Educação

JOÃO DORIA

“É Presente de Grego”: corte de transporte escolar e a blindagem do Dória

Um grupo de pais e alunos da Rede Municipal de São Paulo protestaram nessa última terça-feira (31/01) contra o fim do transporte escolar. Por que não saiu na mídia?

quinta-feira 2 de fevereiro de 2017| Edição do dia

As aparições midiáticas do Prefeito João Doria (PSDB), que já se vestiu de gari, jardineiro, e até mesmo se passou por um cadeirante, tiveram muita repercussão. Mas os mesmos veículos de comunicação fecham as suas lentes para os problemas causados pelo PSDBista Dória, bem como não denuncia certos protestos contra ele.

Nem uma nota sequer foi dedicada a um ato ocorrido nessa terça-feira (31/01) na frente da Prefeitura Municipal de São Paulo.

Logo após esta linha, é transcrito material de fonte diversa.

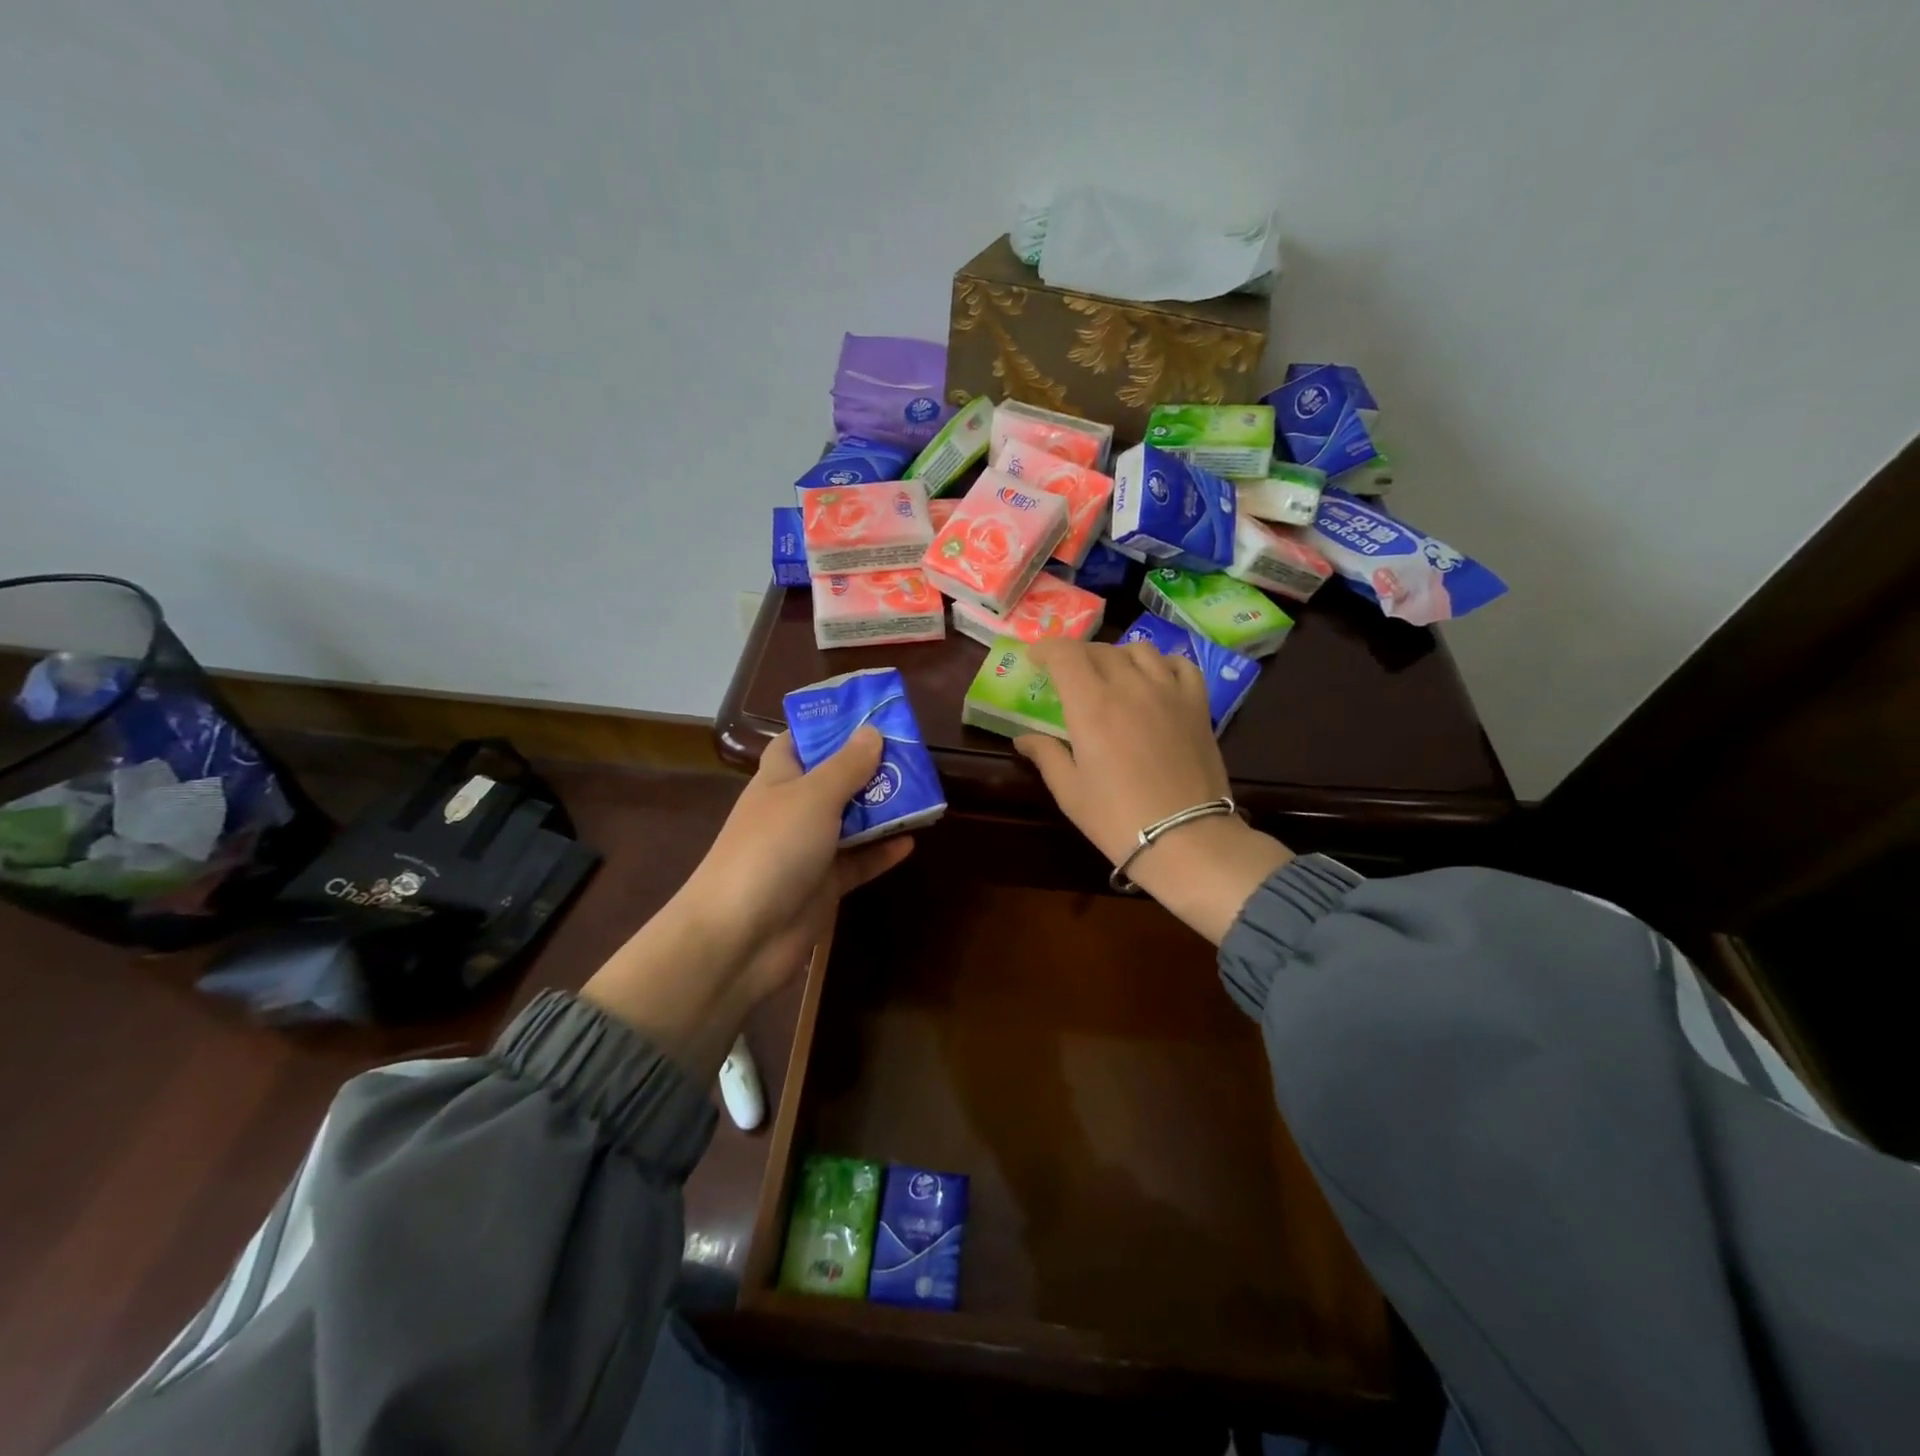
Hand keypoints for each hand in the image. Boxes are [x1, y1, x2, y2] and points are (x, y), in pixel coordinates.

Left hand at [582, 727, 912, 1077]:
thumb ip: (846, 765)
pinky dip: (882, 851)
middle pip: (834, 780)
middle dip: (869, 766)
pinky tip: (912, 840)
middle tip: (912, 752)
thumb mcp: (813, 797)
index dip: (828, 726)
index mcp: (779, 780)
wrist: (740, 937)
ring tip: (922, 791)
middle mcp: (793, 811)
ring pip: (851, 821)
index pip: (799, 742)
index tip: (868, 715)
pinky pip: (859, 862)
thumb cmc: (772, 850)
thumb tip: (872, 731)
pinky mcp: (823, 887)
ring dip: (882, 808)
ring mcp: (808, 850)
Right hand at [1014, 639, 1292, 944]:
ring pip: (1139, 650)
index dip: (1046, 649)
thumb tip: (1024, 739)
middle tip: (1066, 675)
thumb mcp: (1070, 792)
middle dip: (1076, 656)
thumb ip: (1046, 755)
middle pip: (1099, 650)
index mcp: (1091, 705)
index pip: (1065, 655)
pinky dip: (1161, 663)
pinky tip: (1154, 678)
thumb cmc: (1118, 818)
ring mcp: (1168, 692)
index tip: (1035, 659)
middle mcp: (1130, 686)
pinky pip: (1181, 665)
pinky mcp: (1197, 705)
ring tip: (1110, 674)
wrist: (1186, 838)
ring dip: (1116, 655)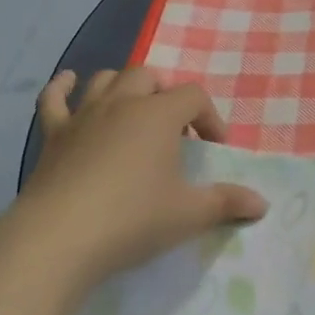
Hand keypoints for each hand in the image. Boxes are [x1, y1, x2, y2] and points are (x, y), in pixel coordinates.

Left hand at [9, 67, 267, 289]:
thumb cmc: (132, 220)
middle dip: (166, 95)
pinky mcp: (53, 134)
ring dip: (123, 87)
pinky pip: (53, 99)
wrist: (59, 238)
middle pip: (148, 77)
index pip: (193, 96)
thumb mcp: (188, 214)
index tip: (213, 149)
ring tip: (133, 110)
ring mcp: (83, 115)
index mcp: (159, 114)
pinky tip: (67, 82)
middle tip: (173, 130)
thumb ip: (226, 203)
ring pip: (105, 80)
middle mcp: (122, 103)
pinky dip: (61, 87)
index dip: (209, 117)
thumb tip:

Munidos de faixas com os seguintes dizeres “É presente de grego”, “Acelera São Paulo...”, “João Dória trai eleitores da periferia”, dentre outros, dezenas de pais e alunos protestaram contra o corte do transporte escolar. Um dos motivos do protesto é contra o corte do transporte tipo “barreira física”, que beneficia crianças que moram em lugares de difícil acesso, com dificuldades de pegarem condução (contra-mão) e que atravessam avenidas perigosas. Várias famílias receberam o aviso que não terão mais o Transporte Escolar Gratuito (TEG).

A população e os eleitores que votaram no “João Trabalhador” já sentem traídos. Como denunciado aqui pelo Esquerda Diário, programas como Leva Leite, compra de material escolar, uniforme, transporte de alunos e gratuidade no transporte sofrerão cortes nessa gestão. O Secretário da Educação Schneider chegou a afirmar que “Socialmente, é interessante garantir o acesso ao transporte gratuito. Mas, do ponto de vista da educação, cria um problema no orçamento”.

Em tempos de crise, seja a nível federal, estadual ou municipal, os primeiros a pagarem as contas, como sempre são os setores mais populares da população. A precarização da educação, que deveria ser um importante meio para a emancipação da classe trabalhadora, é uma estratégia da classe dominante para a manutenção do seu poder. Os direitos mais básicos da nossa juventude pobre são retirados, dificultando o seu acesso e a sua permanência nas escolas. Com isso, gera-se evasão escolar e os jovens são empurrados precocemente para o mercado de trabalho.

As manifestações dessa mesma juventude, através de pixos e grafites, são criminalizadas – agora, mais do que nunca. A punição dos pichadores vira espetáculo. João Dória apagando pichações gera Ibope. Fecha-se o ciclo. Mas você não viu nada a respeito do protesto contra o os cortes do transporte escolar.